The foremost option for women in Roisin’s situation is risk-reducing surgery — the removal of healthy breasts, ovaries and fallopian tubes. In theory, pre-diagnostic and diagnostic processes give us agency over our bodies, our lives. In practice, the drive to diagnose sets off a chain of events that we find it difficult to control.

In its last chapter, The Age of Diagnosis explores the apparently benign world of non-invasive prenatal testing (NIPT). This is a blood test used to assess probabilities, rather than an overtly diagnostic procedure. The per centages it generates are not 100 per cent robust, and the figures are often misinterpreted, making risks look greater. Yet significant numbers of those who undergo NIPT will be urged to follow a particular path.

We are told about Ayla, a mother-to-be, whose 12-week scan showed a high risk of Down’s Syndrome. Ayla had already made her choice — to have her baby — but was still pressured into having NIPT. Subsequent hospital visits involved conversations about not having to go through with the pregnancy. O’Sullivan states, “Ayla was offered a termination seven times during her pregnancy with the last offer a week before her baby was born.”

O’Sullivan is clear that prenatal screening offers benefits, but we are left to wonder if tests are a way to reintroduce eugenics through the back door. There are fewer children with Down’s Syndrome in the world now. It seems ironic that even as we claim to embrace diversity, our increasingly medicalised culture risks stigmatising — and doing away with — difference.

For serious conditions, the case for diagnosis is stronger. Yet, in one of the paradoxes highlighted by The Age of Diagnosis, it is those with the less severe forms of any condition who claim their new labels most eagerly. With autism and ADHD, the rationale for picking up mild cases rests on the benefits that intervention has for children. This has not stopped fairly successful adults, people with partners and careers, from lining up to get diagnosed. O’Sullivan, who has interviewed many such individuals, comments:

Every person welcomed the diagnosis into their lives. But almost all had left their job, dropped out of education and lost many old friends. Several were housebound.

The Age of Diagnosis explores new dilemmas, but the underlying problems have been around for a long time. The term diagnosis first appeared in English in 1681, in a work called A Table of Hard Words. Those with a love of Romantic literature will be inclined to view O’Sullivan’s work as a reworking of the age-old debate between Innocence and Experience.

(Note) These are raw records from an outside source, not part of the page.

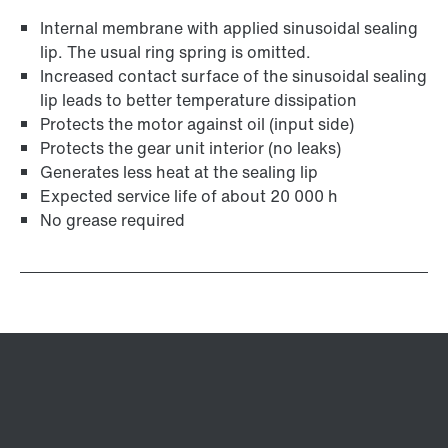
Internal membrane with applied sinusoidal sealing
lip. The usual ring spring is omitted.
Increased contact surface of the sinusoidal sealing
lip leads to better temperature dissipation
Protects the motor against oil (input side)
Protects the gear unit interior (no leaks)
Generates less heat at the sealing lip
Expected service life of about 20 000 h
No grease required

It is part of the human condition that we grow in knowledge. But at what cost? Here is the poet Thomas Gray in 1742, looking at children from a distance:

Yet ah! why should they know their fate?
Since sorrow never comes too late,
And happiness too swiftly flies.
Thought would destroy their paradise.

Medicine may have demolished Eden, but the pleasure of thinking remains. O’Sullivan looks on diagnosis as an art and a science, but believes that art should take precedence. Artistically, The Art of Diagnosis has a lot going for it. There is a reliable narrator, a rich cast of characters. With its intriguing narratives and ever-shifting perspectives, readers will find it a most thought-provoking book.